Archive for January, 2021

The Sunday Intertitle: Foreword is Forewarned

Posted in FILM with tags , on January 31, 2021 by dcairns

It was a lovely party up until that guy shot the Japanese houseboy with a blowpipe.

The houseboy’s name was a wild coincidence connecting to my current project, but I can’t talk about that.

Anyway, this is episode two of THE RETURN OF CHANDU — we haven’t totally given up on it. Sneaking peeks at what’s coming up in future episodes, it seems to get livelier/more spectacular.

Anyway, Bela/Uncle Frank/Chandu has this houseboy who’s in league with the fiendish Ubasti cult. You’d think the agency would vet for these things. Placing his cultish help in a hypnotic trance, Chandu attempts to get the facts from him, but a shrubbery-lurking blow-pipe fiend interrupts the session.

The sense that this serial is quite slow-moving is greatly enhanced by the fact that this entire five-minute sequence appears in Ep. 1 and is then repeated in Ep. 2 as a recap, in case we’d forgotten, or just particularly like seeing domestics get shot with darts.

Anyway, before losing a valued if unfaithful servant, Chandler/Chandu learns that the Ubasti cult are headquartered near a dead tree, the kind of information a crime-solving magician might make much use of, one imagines.

Frank has a nice sit-down with Princess Nadji, in which exposition is patiently doled out. I have already forgotten it. But that’s OK — it’s time to meet the baddies.

The bad guys have the Princess drugged, placed in a sarcophagus, and abducted. The middle part seems like gilding the lily, somehow, but I guess it counts as local colour.
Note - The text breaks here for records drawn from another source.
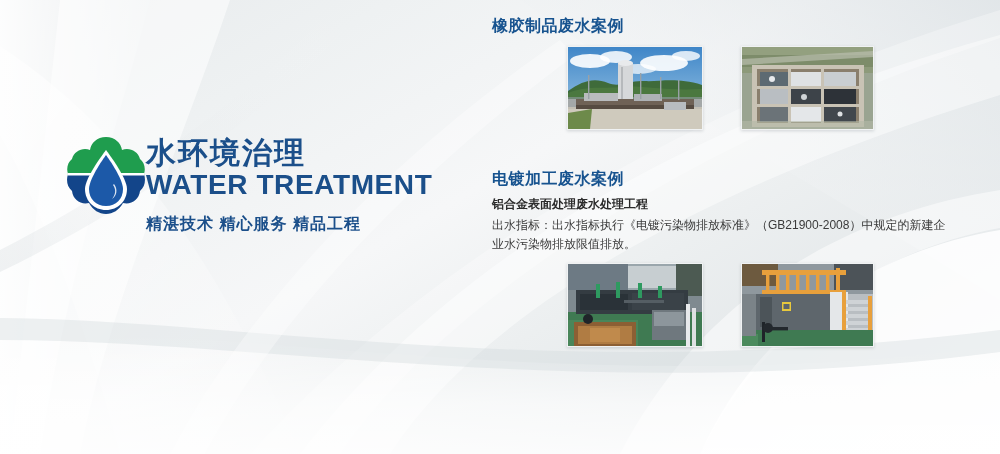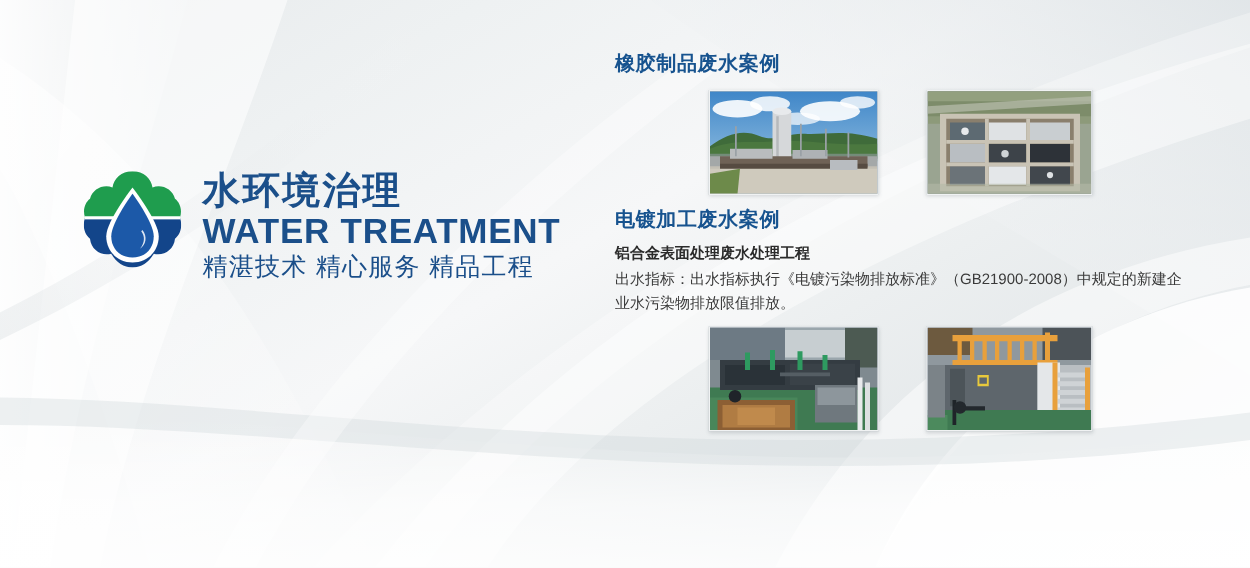--- a/index.html
+++ b/index.html
@@ -61,7 +61,7 @@
   .content {
     position: absolute;
     left: 492px;
-    top: 41px;
+    top: 15px;
     width: 462px;
   }
   .case-block + .case-block { margin-top: 10px; }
This is all happening in Los Angeles, by the way, so it’s not as implausible as it might be.

Chandu and his dull young sidekick go out for a drive, keeping a lookout for a dead tree. They go into a skid somewhere on what looks to be Mulholland Drive, and that’s supposed to be our cliffhanger.

Still, Chandu has quite an attractive office, doesn’t he?

Oneiromance

Posted in FILM with tags , , , , , , , , , , , , on January 30, 2021 by dcairns

I showed my students a bit of the dream sequence from STRANGER ON THE THIRD FLOOR (1940) as part of a class on expressionism — my ultimate aim being to break down the barriers between classic German expressionism — painted shadows — film noir — real shadows — and modern dramatic cinematic storytelling which seeks to MAKE THE SCENE LOOK AND SOUND AND FEEL a certain way, often the way the characters feel.

What popped out in viewing the sequence in isolation, along with Nicholas Musuraca’s jagged lighting, was the hammy expostulating of all the supporting characters. I mused/bullshitted that maybe, just maybe, this was all a deliberate choice by director Boris Ingster, who after all went on to produce The Man from UNCLE and so couldn’t, presumably, have been a complete fool. Dreams, I mused, are unconvincingly acted. But just as our bodies are paralysed during sleep, so are our rational-critical faculties, so we are forced to accept whatever nonsense we’re served, like kids in front of Saturday morning TV. It’s only on waking that we say, “That was bizarre.”

Orson Welles, who did much to popularize the striking graphic look that STRANGER throws out, was expert at this dream affect, both in the general atmosphere of THE TRIAL, and in moments of LADY FROM SHANGHAI — the way both Glenn Anders (on the cliff in Rio) and Rita Hayworth (in the mirror maze) stare, seemingly blindly, at Welles, catches something about the autistic performance style of the people we meet in dreams, whether strangers or alien simulacra of loved ones.

And when I re-viewed STRANGER in full as part of our weekend watch party, I was pleased to see that the acting in the surrounding scenes was more traditionally “good.” Peter Lorre was fantastically idiosyncratic and uncanny, but not cartoonish, and the leads, the more traditionally photogenic John McGuire and Margaret Tellichet, though a little bland and earnest, were every bit as convincing as the story needed them to be. The supporting players were reliable types like Elisha Cook, Charles Halton and Ethel Griffies (the ornithologist in THE BIRDS) and they manage to find a mid-ground in their acting style so that without seeming to change character completely in the dream, they can slot into its oneiric stiltedness and get with the program.